# Web Scraping 
## Introduction to Web Scraping

Web scraping is the process of extracting data from websites automatically using code. Instead of manually copying and pasting information, web scraping allows us to collect data efficiently and systematically.

Why Web Scraping?
Many websites contain valuable data that can be used for analysis, research, or automation. Some common applications of web scraping include:

- Collecting product prices from e-commerce sites 📊
- Gathering real estate listings for market analysis 🏠
- Extracting news articles for sentiment analysis 📰
- Scraping job listings for employment trends 💼

**How Web Scraping Works**

At a high level, web scraping involves:

Sending an HTTP request – Accessing a webpage using Python libraries like requests.
Parsing the HTML content – Extracting the required data using tools like BeautifulSoup or lxml.
Navigating through the webpage structure – Identifying elements like headings, tables, and links.
Storing the extracted data – Saving the information in a structured format such as CSV, JSON, or a database.
Legal and Ethical Considerations
Before scraping a website, always check:

- robots.txt file – Websites specify which parts of their site can be scraped.
- Terms of service – Some websites prohibit automated data collection.
- Ethical use – Only scrape publicly available data and avoid overloading a website with frequent requests.

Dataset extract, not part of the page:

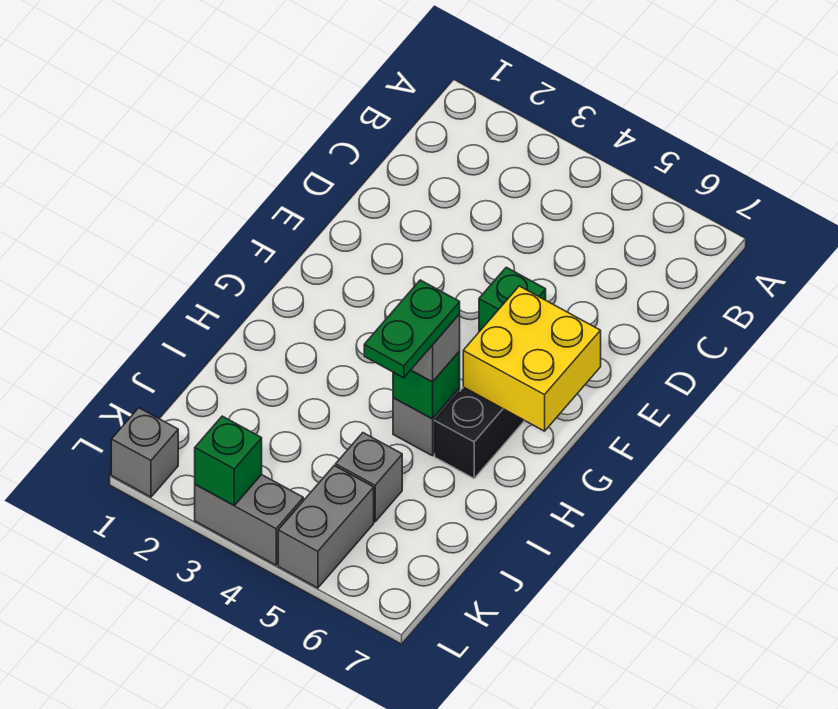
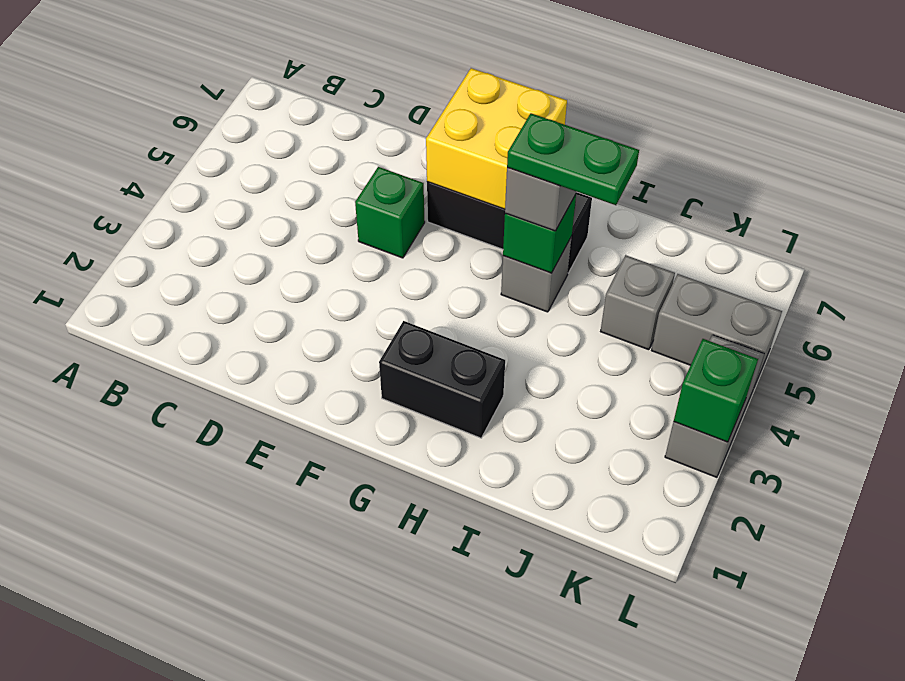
none -> black brick G2:H2 level 1
grey brick L1 level 1 -> none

In the next section, we'll set up our Python environment and start scraping real data! 🚀

## Web Scraping in Action
### Installing Web Scraping Libraries in Python

Before we start web scraping, we need to install some essential libraries that will help us extract data from websites. These libraries include:

- `requests`: Used for making HTTP requests to web pages and retrieving their content.
- `beautifulsoup4`: A library for parsing HTML and XML documents, making it easy to extract specific data.
- `selenium`: A powerful tool for automating web browsers, which is useful for scraping websites that require interaction (e.g., clicking buttons, handling JavaScript-rendered content).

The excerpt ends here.